● **TASK INSTRUCTIONS**
For every line in the material below that holds "Letnikov", report the line.

● **INPUT DATA**
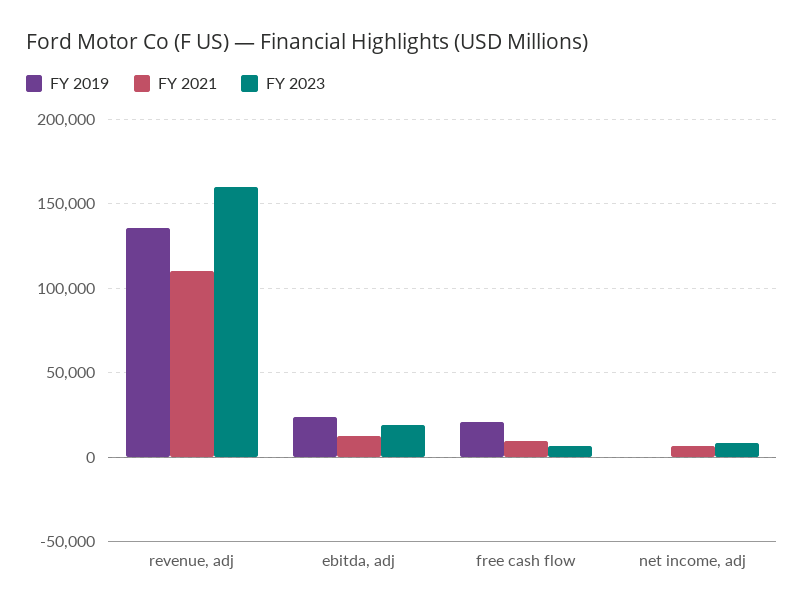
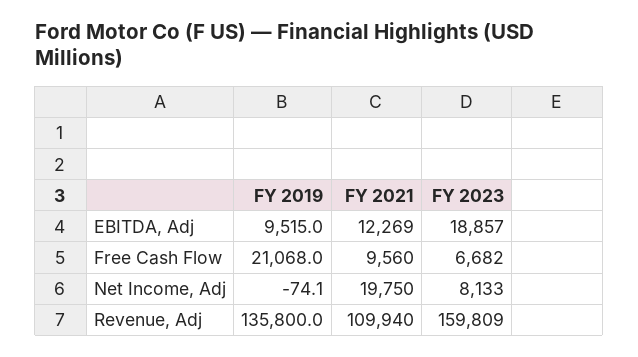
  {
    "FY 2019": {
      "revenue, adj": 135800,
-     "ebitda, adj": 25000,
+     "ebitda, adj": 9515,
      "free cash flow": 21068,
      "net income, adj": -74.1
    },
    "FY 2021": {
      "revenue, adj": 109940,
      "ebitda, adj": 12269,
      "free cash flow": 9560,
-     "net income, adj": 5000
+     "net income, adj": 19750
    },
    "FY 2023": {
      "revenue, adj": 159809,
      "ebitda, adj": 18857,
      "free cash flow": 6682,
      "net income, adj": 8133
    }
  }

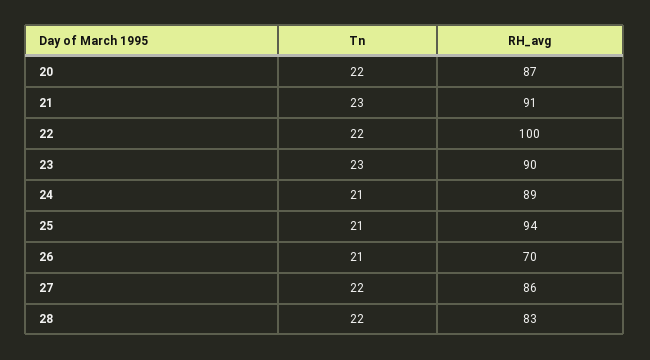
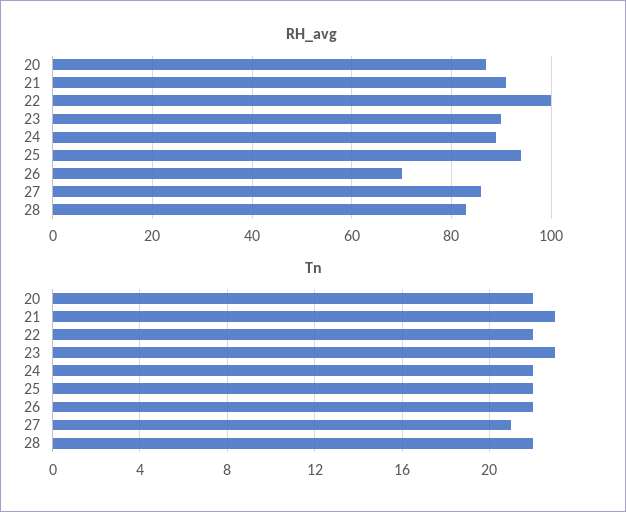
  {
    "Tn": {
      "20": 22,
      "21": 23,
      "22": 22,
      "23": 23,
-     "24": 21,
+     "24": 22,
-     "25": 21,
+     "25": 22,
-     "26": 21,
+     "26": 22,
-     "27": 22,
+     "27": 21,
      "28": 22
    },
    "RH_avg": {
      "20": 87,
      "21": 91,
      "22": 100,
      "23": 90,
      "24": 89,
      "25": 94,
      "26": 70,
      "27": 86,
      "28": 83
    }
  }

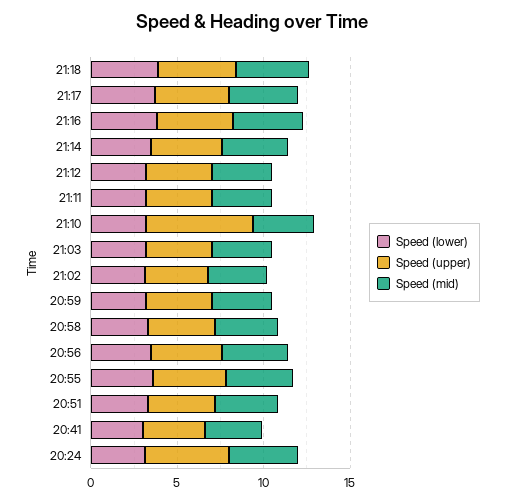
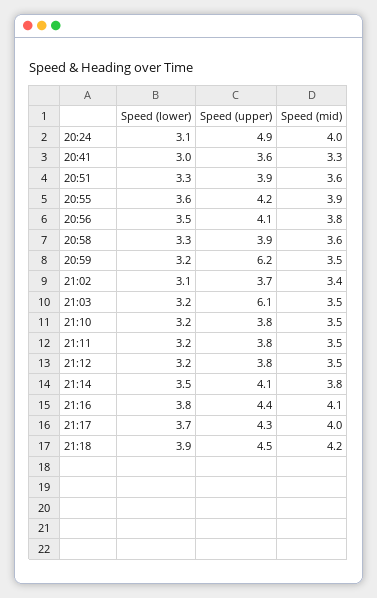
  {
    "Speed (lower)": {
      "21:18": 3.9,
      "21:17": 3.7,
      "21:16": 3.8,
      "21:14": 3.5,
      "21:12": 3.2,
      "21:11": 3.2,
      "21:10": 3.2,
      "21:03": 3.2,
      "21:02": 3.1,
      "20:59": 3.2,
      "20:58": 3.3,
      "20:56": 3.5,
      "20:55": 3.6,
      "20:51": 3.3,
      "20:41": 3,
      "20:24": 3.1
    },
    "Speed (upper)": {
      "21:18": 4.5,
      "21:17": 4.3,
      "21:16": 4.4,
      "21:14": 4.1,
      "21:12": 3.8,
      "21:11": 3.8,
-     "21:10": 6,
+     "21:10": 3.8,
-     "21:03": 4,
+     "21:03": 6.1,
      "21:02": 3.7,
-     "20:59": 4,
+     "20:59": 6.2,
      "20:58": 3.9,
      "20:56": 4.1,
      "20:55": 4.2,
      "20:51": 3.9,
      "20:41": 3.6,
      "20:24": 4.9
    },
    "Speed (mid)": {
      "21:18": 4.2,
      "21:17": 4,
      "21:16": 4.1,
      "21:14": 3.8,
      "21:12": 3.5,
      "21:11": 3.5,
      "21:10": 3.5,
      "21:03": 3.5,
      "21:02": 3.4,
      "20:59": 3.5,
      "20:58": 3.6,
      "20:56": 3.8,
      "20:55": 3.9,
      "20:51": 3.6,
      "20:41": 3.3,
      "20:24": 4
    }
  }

--

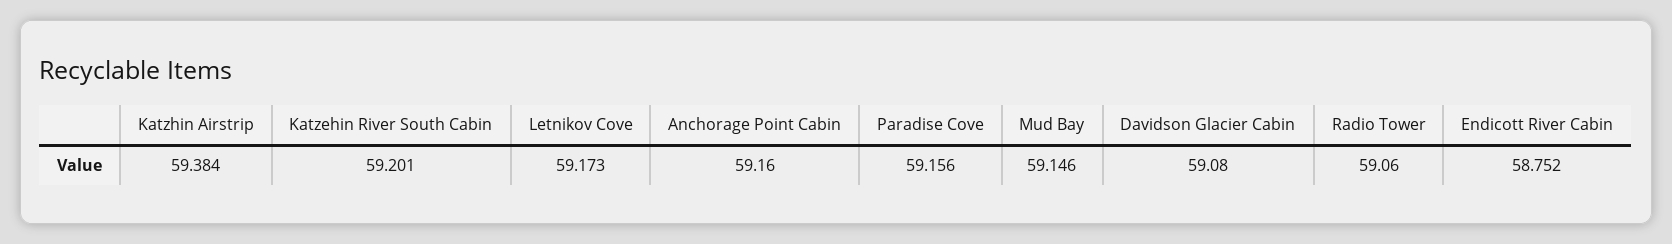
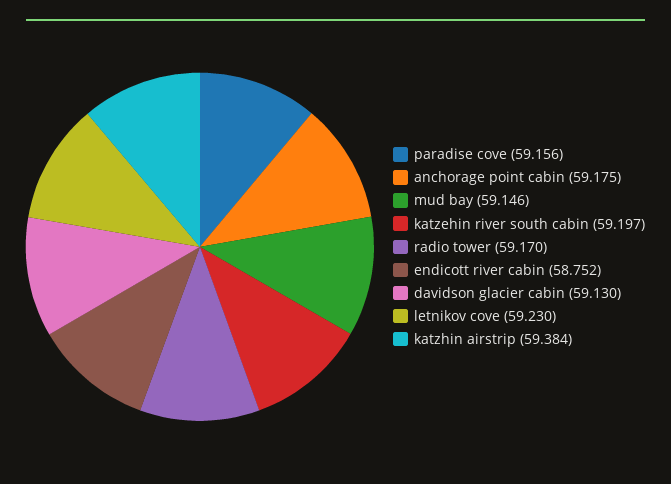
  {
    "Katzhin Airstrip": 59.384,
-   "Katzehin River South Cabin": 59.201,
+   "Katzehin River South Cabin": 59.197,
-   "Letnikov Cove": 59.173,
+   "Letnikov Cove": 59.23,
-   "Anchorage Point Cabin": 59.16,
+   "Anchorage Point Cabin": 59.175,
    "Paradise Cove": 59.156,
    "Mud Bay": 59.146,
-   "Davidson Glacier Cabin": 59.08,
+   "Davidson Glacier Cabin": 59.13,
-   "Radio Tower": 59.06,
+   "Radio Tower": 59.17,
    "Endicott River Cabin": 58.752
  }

● **RESPONSE TO THE TASK**
-   "Letnikov Cove": 59.173,
+   "Letnikov Cove": 59.23,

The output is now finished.